El administrador apostólico, según el Código de Derecho Canónico, asume la potestad ordinaria y propia sobre la diócesis. Puede confirmar o instituir a los sacerdotes que hayan sido legítimamente elegidos o presentados para una parroquia y sólo después de un año de la vacante de la sede puede nombrar a los párrocos, pero no puede confiar parroquias a un instituto religioso o a una Sociedad de vida apostólica. Desde el momento en que ha asumido la guía de la diócesis, el administrador está obligado a observar todos los deberes del Obispo diocesano, en particular las leyes de la residencia en la diócesis, y debe aplicar la Misa por el pueblo cada domingo y en los días de precepto. Durante la vacante de la sede, el administrador diocesano debe atenerse al antiguo principio de no proceder a ninguna innovación, o lo que es lo mismo “gobierno en funciones” de la diócesis.
Esta semana ha habido importantes declaraciones del cesado y de los nombrados. El primero acepta la decisión del Papa, como no podía ser de otra manera, y los segundos hablan de su total entrega a sus futuras diócesis. El primero ha recordado a sus sucesor de cuando “él era profesor en Salamanca y Osoro su alumno”, que por su parte ha dicho que “trabajará sin descanso para ser obispo de todos”. Me ha sorprendido que medios importantes a nivel nacional no hayan recogido declaraciones del arzobispo electo de Valencia, el cardenal Cañizares. Don Antonio, hombre discreto, habrá preferido esperar acontecimientos y estará ya recogiendo pertenencias personales en su apartamento romano situado en el mismo edificio en el que tuvo el suyo Benedicto XVI, antes de elegido Papa.

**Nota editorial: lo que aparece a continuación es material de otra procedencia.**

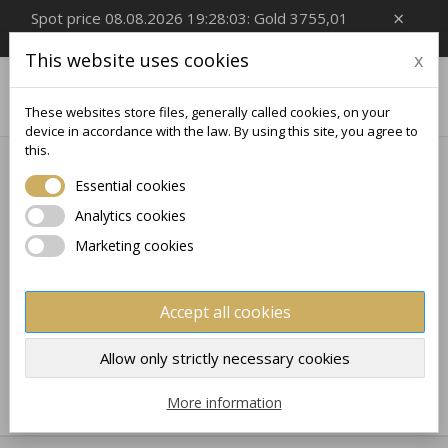
×
Spot price 08.08.2026 19:28:03: Gold 3755,01
EUR/Oz, Silver 54,99 EUR/Oz
This website uses cookies
x

0
These websites store files, generally called cookies, on your
device in accordance with the law. By using this site, you agree to
this.
Home
Silver Bars
CHOCOLATES
Essential cookies
CHOCOLATES
Analytics cookies
Marketing cookies
No products available yet
Stay tuned! More products will be shown here as they
Accept all cookies
are added.
×
×
Create wishlist
×
Sign in
((modalTitle))
Allow only strictly necessary cookies
×
My wishlists
Wishlist name
You need to be logged in to save products in your
More information
((confirmMessage))
wishlist.
Create new list
add_circle_outline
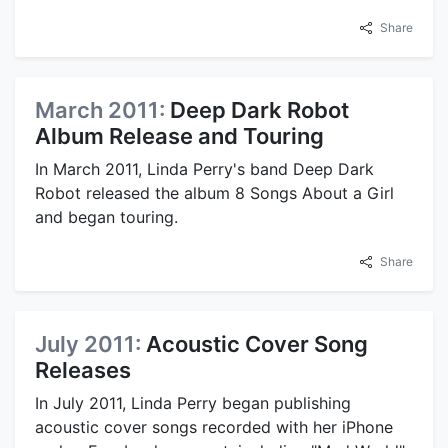
Share
March 2011:
Deep Dark Robot
Album Release and Touring
In March 2011, Linda Perry's band Deep Dark
Robot released the album 8 Songs About a Girl
and began touring.
Share
July 2011:
Acoustic Cover Song
Releases
In July 2011, Linda Perry began publishing
acoustic cover songs recorded with her iPhone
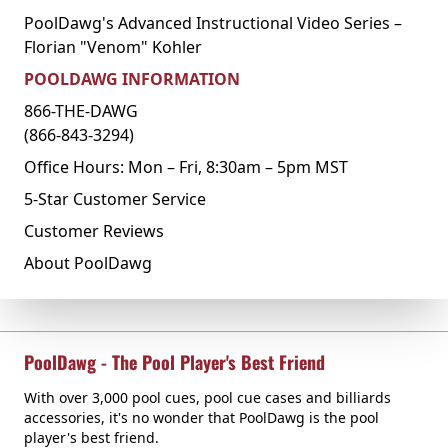
PoolDawg's Advanced Instructional Video Series –
Florian "Venom" Kohler
POOLDAWG INFORMATION
866-THE-DAWG
(866-843-3294)
Office Hours: Mon – Fri, 8:30am – 5pm MST
5-Star Customer Service
Customer Reviews
About PoolDawg
PoolDawg - The Pool Player's Best Friend
With over 3,000 pool cues, pool cue cases and billiards
accessories, it's no wonder that PoolDawg is the pool
player's best friend.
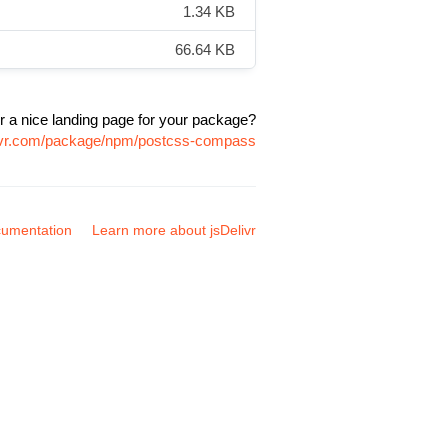
1.34 KB
66.64 KB
r a nice landing page for your package?
livr.com/package/npm/postcss-compass
umentation
Learn more about jsDelivr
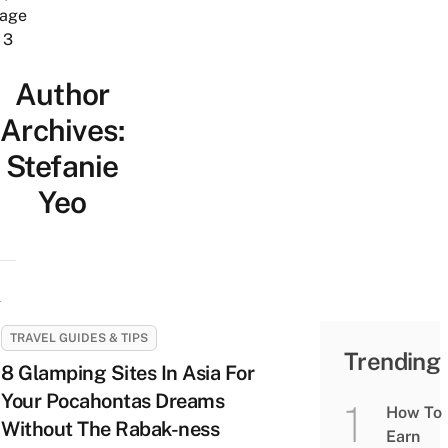
age
3
Author
Archives:
Stefanie
Yeo
TRAVEL GUIDES & TIPS
Trending
8 Glamping Sites In Asia For
Your Pocahontas Dreams
How To
Without The Rabak-ness
Earn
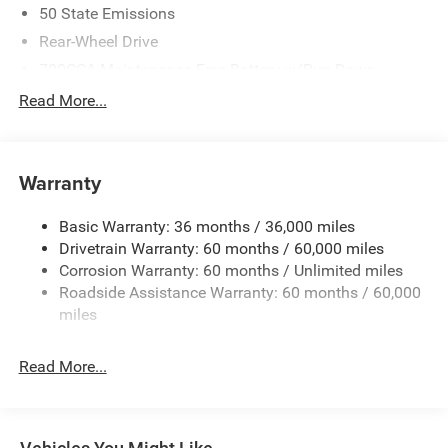
50 State Emissions
Rear-Wheel Drive
700CCA Maintenance-Free Battery w/Run Down
Protection
Read More...
240 Amp Alternator
Auxiliary Battery
Towing Equipment -inc: Trailer Sway Control
Warranty
1260# Maximum Payload
Basic Warranty: 36 months / 36,000 miles
Gas-Pressurized Shock Absorbers
Drivetrain Warranty: 60 months / 60,000 miles
Front And Rear Anti-Roll Bars
Corrosion Warranty: 60 months / Unlimited miles
Electric Power-Assist Steering
Roadside Assistance Warranty: 60 months / 60,000
23 Gal. Fuel Tank
miles
Quasi-Dual Stainless Steel Exhaust
Read More...
Multi-Link Front Suspension w/Coil Springs
Multi-Link Rear Suspension w/Coil Springs
4-Wheel Disc Brakes w/4-Wheel ABS, Front And Rear
Vented Discs, Brake Assist, Hill Hold Control and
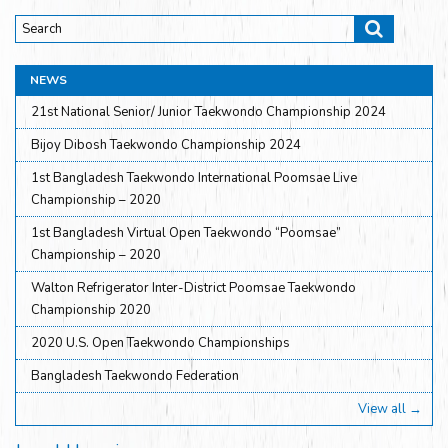
NEWS
21st National Senior/ Junior Taekwondo Championship 2024
Bijoy Dibosh Taekwondo Championship 2024
1st Bangladesh Taekwondo International Poomsae Live
Championship – 2020
1st Bangladesh Virtual Open Taekwondo “Poomsae”
Championship – 2020
Walton Refrigerator Inter-District Poomsae Taekwondo
Championship 2020
2020 U.S. Open Taekwondo Championships
Bangladesh Taekwondo Federation
View all →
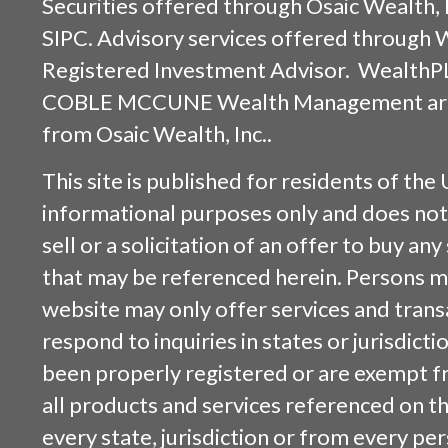
Securities offered through
Osaic Wealth, 
SIPC
. Advisory services offered through
Registered Investment Advisor. WealthP
COBLE MCCUNE Wealth Management are s
from
Osaic Wealth, Inc.
.
This site is published for residents of the 
informational purposes only and does not 
sell or a solicitation of an offer to buy an
that may be referenced herein. Persons m
website may only offer services and trans
respond to inquiries in states or jurisdicti
been properly registered or are exempt f
all products and services referenced on this
every state, jurisdiction or from every per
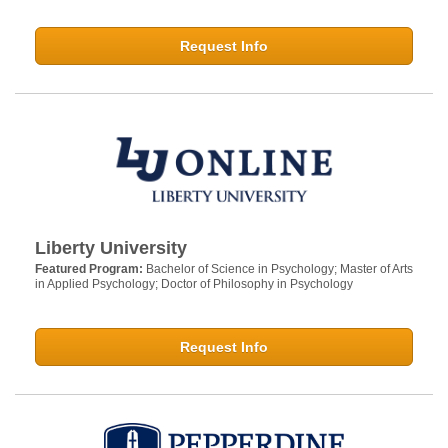
Request Info
Liberty University
Featured Program:
Bachelor of Science in Psychology; Master of Arts
in Applied Psychology; Doctor of Philosophy in Psychology
Request Info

Y mientras las noticias de los nombramientos corrían sin parar, se nos moría un obispo, Don Ramón Echarren, emérito de Canarias, al que el director del secretariado de la Comisión Pastoral Social de la Conferencia Episcopal Española, Fernando Fuentes, ha dedicado unas bellas palabras: “con Don Ramón la Iglesia española asentó las bases pastorales e institucionales de lo que hoy es una pastoral de la caridad".